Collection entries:
##########

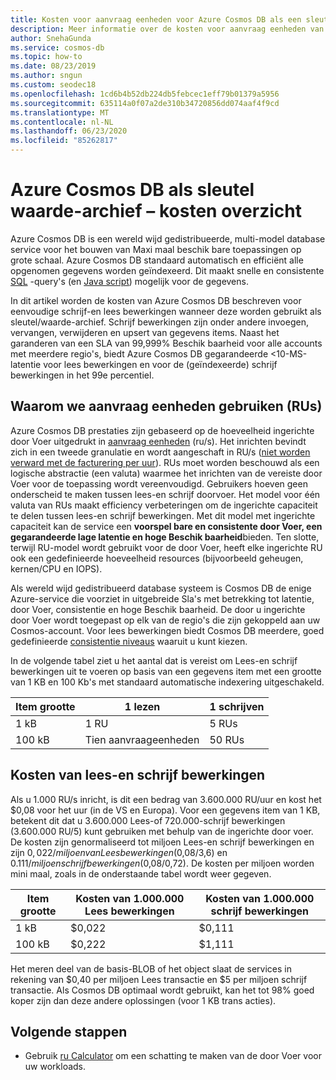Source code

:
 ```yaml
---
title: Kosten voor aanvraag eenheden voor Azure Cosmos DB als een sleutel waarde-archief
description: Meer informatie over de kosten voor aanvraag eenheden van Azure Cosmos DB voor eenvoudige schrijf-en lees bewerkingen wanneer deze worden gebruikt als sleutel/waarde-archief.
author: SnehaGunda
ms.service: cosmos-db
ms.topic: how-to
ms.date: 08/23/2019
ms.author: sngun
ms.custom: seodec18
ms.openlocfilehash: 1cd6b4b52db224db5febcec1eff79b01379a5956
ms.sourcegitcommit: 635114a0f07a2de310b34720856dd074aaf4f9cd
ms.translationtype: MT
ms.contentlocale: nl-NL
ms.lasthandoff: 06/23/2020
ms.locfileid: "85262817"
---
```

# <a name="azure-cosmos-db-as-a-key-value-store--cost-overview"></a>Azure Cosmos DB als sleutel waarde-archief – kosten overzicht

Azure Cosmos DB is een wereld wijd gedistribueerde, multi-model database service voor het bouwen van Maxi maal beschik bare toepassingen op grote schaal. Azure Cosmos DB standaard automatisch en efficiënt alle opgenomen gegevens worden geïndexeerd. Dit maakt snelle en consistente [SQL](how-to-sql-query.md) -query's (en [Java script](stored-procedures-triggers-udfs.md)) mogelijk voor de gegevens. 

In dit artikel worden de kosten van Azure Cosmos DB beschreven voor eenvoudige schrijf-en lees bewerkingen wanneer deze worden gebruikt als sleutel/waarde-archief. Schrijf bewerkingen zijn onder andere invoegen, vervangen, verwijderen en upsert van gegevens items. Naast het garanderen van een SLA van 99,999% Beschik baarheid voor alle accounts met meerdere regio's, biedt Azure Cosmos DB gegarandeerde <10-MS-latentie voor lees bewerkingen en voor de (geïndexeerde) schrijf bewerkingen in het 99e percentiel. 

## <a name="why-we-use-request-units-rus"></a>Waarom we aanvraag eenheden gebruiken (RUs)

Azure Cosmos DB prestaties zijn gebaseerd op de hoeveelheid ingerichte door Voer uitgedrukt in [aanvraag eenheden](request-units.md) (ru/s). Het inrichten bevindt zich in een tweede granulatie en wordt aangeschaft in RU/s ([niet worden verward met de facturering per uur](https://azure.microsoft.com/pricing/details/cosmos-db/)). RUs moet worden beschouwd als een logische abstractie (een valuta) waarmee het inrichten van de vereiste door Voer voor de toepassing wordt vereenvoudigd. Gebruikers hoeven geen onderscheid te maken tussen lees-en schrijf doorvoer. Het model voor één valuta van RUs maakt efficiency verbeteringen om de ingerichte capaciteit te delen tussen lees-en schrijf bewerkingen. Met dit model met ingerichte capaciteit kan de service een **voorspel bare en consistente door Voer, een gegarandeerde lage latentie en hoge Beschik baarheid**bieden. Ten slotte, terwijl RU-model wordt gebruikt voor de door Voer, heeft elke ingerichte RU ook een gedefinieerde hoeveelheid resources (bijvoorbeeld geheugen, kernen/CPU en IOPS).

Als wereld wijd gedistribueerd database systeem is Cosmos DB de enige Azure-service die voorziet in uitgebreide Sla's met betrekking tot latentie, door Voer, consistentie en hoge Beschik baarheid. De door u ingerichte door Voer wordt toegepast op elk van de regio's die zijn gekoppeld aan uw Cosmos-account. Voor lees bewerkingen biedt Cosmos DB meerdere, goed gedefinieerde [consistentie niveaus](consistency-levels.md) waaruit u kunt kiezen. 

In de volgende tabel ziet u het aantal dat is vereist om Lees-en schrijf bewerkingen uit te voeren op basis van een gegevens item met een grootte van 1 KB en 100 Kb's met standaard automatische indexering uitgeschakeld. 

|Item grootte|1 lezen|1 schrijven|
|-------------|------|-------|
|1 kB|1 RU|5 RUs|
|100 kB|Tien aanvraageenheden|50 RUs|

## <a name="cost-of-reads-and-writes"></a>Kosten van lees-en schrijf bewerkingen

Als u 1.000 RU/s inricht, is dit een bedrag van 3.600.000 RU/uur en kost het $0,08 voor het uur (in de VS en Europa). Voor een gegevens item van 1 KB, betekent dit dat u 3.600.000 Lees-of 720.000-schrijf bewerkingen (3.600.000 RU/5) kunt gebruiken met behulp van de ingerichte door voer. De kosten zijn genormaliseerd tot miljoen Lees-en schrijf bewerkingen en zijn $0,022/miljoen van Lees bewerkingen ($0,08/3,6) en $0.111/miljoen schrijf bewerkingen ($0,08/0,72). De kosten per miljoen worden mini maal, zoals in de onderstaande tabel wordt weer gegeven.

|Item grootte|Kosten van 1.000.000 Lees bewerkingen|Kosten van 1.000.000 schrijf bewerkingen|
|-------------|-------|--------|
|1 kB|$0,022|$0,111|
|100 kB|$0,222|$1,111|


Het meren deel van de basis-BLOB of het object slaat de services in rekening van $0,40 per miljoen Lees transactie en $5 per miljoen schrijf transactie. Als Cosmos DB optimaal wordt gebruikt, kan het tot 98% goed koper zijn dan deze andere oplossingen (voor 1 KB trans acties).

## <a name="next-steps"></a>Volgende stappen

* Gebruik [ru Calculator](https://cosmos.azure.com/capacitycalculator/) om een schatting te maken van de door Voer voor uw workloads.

##########

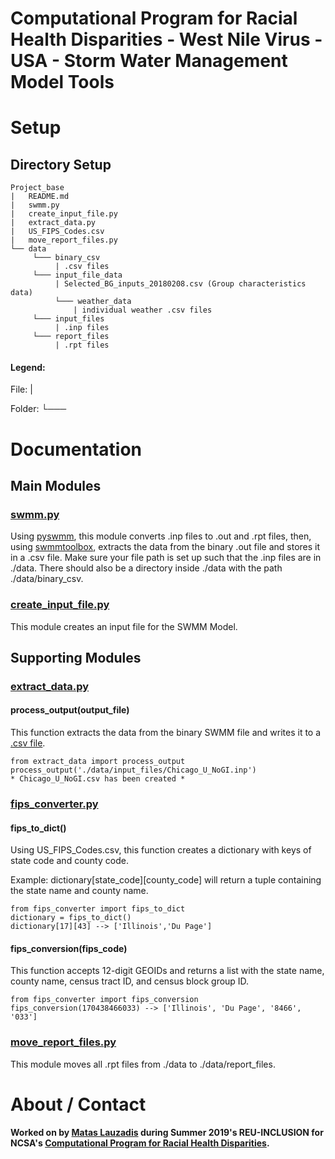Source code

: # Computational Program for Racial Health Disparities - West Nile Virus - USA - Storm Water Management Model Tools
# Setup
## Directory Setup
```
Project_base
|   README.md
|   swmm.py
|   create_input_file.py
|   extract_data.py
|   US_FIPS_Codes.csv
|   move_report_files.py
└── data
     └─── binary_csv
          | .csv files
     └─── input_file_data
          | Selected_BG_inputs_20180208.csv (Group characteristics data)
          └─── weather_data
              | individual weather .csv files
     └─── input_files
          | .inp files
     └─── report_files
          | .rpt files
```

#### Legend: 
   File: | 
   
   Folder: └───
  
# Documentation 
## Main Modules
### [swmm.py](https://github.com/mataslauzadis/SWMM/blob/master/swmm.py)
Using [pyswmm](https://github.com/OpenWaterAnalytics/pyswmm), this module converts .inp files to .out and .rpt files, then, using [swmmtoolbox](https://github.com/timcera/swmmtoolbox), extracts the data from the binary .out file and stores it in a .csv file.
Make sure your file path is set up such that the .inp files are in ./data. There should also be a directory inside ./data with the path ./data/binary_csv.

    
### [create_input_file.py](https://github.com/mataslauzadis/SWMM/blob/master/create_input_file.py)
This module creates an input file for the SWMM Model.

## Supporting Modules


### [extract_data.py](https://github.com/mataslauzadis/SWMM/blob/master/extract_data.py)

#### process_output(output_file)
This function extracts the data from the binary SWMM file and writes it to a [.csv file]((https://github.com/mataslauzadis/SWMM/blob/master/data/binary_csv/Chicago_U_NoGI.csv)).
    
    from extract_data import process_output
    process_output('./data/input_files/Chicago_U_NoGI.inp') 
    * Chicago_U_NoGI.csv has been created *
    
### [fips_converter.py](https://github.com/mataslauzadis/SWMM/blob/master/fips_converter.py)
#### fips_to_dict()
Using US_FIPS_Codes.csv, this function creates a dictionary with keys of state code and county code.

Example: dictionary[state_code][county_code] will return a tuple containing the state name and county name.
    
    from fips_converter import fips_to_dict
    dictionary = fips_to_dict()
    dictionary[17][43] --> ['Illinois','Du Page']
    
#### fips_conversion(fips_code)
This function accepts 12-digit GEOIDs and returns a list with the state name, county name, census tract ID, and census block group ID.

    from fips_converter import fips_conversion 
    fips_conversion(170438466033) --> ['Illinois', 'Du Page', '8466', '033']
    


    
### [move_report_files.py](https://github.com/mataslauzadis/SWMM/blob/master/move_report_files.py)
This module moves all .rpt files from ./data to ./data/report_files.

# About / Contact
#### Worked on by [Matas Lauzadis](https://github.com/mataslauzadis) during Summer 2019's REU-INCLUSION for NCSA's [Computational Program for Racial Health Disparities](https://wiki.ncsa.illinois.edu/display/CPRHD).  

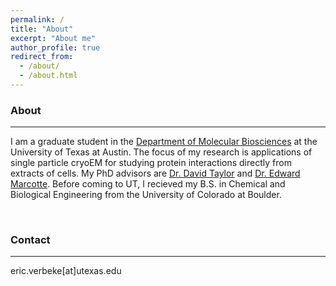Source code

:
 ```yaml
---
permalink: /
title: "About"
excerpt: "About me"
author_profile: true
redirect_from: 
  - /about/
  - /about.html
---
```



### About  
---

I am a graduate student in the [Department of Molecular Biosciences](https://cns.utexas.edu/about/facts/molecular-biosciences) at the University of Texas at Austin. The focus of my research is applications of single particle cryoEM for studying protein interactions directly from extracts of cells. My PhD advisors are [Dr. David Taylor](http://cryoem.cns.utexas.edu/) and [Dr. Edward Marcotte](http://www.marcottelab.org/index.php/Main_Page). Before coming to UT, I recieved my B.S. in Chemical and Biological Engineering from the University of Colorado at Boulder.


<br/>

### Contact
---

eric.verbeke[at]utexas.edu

##########

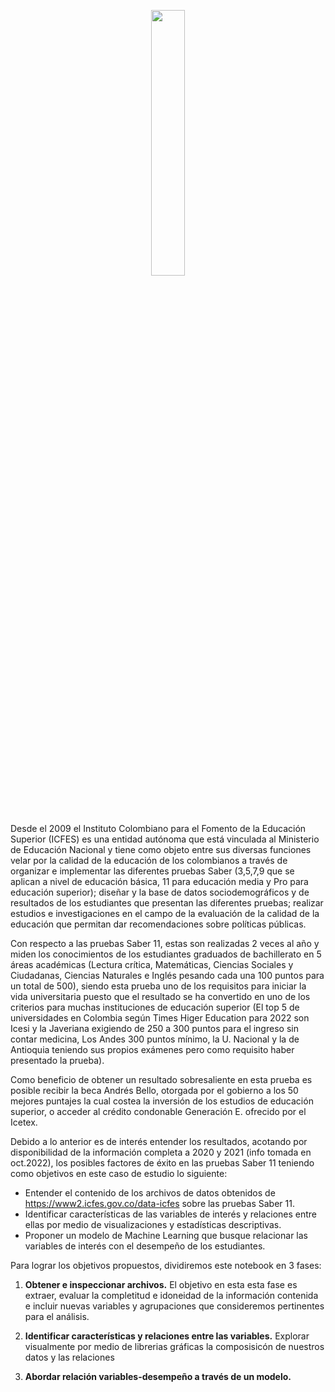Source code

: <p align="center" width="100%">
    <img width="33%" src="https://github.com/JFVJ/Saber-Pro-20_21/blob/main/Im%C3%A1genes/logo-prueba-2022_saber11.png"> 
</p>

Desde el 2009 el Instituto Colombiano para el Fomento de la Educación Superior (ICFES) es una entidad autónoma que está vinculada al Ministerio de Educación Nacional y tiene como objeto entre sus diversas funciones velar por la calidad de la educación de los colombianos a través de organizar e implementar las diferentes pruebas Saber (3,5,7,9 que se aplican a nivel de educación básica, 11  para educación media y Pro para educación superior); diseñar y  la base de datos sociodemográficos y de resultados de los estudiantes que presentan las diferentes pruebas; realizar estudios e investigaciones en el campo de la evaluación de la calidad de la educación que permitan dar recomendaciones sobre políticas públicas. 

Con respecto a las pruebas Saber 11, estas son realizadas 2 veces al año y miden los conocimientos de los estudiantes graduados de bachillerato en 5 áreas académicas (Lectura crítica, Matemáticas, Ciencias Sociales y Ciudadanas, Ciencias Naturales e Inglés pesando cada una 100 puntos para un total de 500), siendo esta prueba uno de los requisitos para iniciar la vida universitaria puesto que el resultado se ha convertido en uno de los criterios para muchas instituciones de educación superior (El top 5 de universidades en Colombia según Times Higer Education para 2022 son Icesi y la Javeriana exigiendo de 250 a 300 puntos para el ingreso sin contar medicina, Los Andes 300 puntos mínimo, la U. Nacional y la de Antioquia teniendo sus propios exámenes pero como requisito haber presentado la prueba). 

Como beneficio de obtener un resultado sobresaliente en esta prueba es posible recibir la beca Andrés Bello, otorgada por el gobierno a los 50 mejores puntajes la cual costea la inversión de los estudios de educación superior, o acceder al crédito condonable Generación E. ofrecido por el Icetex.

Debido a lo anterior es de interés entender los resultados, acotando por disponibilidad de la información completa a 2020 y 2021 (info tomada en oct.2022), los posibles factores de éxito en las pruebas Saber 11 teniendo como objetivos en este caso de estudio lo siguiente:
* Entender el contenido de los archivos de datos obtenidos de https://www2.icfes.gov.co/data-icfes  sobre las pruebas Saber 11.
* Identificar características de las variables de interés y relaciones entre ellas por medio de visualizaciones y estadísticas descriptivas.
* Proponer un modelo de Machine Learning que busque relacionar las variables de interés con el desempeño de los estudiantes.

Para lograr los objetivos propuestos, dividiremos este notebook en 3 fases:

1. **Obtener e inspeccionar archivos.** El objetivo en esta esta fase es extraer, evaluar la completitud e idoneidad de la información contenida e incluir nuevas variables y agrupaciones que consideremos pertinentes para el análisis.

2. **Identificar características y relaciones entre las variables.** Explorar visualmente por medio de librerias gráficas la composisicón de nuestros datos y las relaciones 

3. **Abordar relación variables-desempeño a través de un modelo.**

##########

INSTRUCTIONS FOR THE TASK: Every line above from the line with "## Directory Setup" to the line with "been created *", both included, must be reproduced exactly, and no other line may appear.

ANSWER:
## Directory Setup
```
Project_base
|   README.md
|   swmm.py
|   create_input_file.py
|   extract_data.py
|   US_FIPS_Codes.csv
|   move_report_files.py
└── data
     └─── binary_csv
          | .csv files
     └─── input_file_data
          | Selected_BG_inputs_20180208.csv (Group characteristics data)
          └─── weather_data
              | individual weather .csv files
     └─── input_files
          | .inp files
     └─── report_files
          | .rpt files
```

#### Legend: 
   File: | 
   
   Folder: └───
  
# Documentation 
## Main Modules
### [swmm.py](https://github.com/mataslauzadis/SWMM/blob/master/swmm.py)
Using [pyswmm](https://github.com/OpenWaterAnalytics/pyswmm), this module converts .inp files to .out and .rpt files, then, using [swmmtoolbox](https://github.com/timcera/swmmtoolbox), extracts the data from the binary .out file and stores it in a .csv file.
Make sure your file path is set up such that the .inp files are in ./data. There should also be a directory inside ./data with the path ./data/binary_csv.

    
### [create_input_file.py](https://github.com/mataslauzadis/SWMM/blob/master/create_input_file.py)
This module creates an input file for the SWMM Model.

## Supporting Modules


### [extract_data.py](https://github.com/mataslauzadis/SWMM/blob/master/extract_data.py)

#### process_output(output_file)
This function extracts the data from the binary SWMM file and writes it to a [.csv file]((https://github.com/mataslauzadis/SWMM/blob/master/data/binary_csv/Chicago_U_NoGI.csv)).
    
    from extract_data import process_output
    process_output('./data/input_files/Chicago_U_NoGI.inp') 
    * Chicago_U_NoGI.csv has been created *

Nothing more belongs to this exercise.